After finding the line with "right ankle: (534, 793)" in the entries below, retype exactly each line from there through the line with "left elbow: (1081, 402)", including that final line.
START Records to use
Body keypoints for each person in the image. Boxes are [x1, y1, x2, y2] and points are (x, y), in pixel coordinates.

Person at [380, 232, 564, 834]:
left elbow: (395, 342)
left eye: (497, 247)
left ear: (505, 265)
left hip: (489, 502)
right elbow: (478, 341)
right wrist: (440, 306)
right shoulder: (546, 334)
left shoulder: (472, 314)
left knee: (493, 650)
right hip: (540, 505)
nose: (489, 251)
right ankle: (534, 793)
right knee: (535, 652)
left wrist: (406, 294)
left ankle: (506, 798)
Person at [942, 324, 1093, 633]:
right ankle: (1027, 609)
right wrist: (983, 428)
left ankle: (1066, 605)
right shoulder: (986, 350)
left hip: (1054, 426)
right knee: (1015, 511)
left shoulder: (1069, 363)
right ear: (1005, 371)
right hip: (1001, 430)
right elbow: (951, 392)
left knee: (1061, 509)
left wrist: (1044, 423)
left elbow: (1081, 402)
END Records to use
START Records to use
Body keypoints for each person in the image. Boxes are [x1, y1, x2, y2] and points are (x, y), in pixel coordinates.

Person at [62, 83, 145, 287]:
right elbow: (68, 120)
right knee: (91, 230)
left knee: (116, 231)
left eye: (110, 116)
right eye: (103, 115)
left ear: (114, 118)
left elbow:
END Records to use
START Records to use
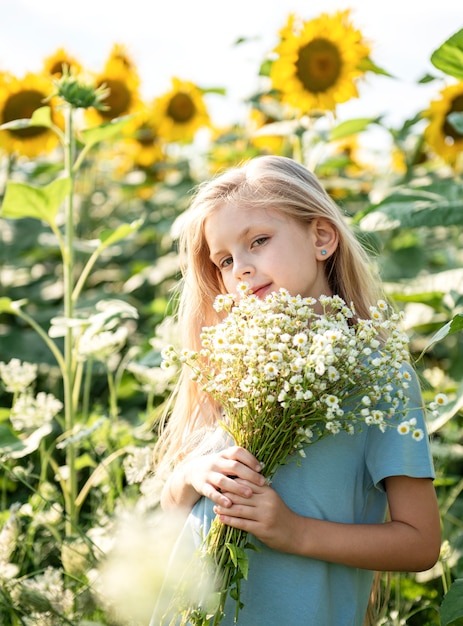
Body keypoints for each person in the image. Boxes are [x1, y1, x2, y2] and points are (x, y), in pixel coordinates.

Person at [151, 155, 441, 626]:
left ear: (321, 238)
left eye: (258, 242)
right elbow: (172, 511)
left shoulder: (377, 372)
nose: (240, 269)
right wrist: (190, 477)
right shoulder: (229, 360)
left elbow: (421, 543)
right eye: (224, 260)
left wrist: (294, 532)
END Records to use
* **Response**
right ankle: (534, 793)
right knee: (535, 652)
left wrist: (406, 294)
left ankle: (506, 798)
Person at [942, 324, 1093, 633]:
right ankle: (1027, 609)
right wrist: (983, 428)
left ankle: (1066, 605)
right shoulder: (986, 350)
left hip: (1054, 426)
right knee: (1015, 511)
left shoulder: (1069, 363)
right ear: (1005, 371)
right hip: (1001, 430)
right elbow: (951, 392)
left knee: (1061, 509)
left wrist: (1044, 423)
left elbow: (1081, 402)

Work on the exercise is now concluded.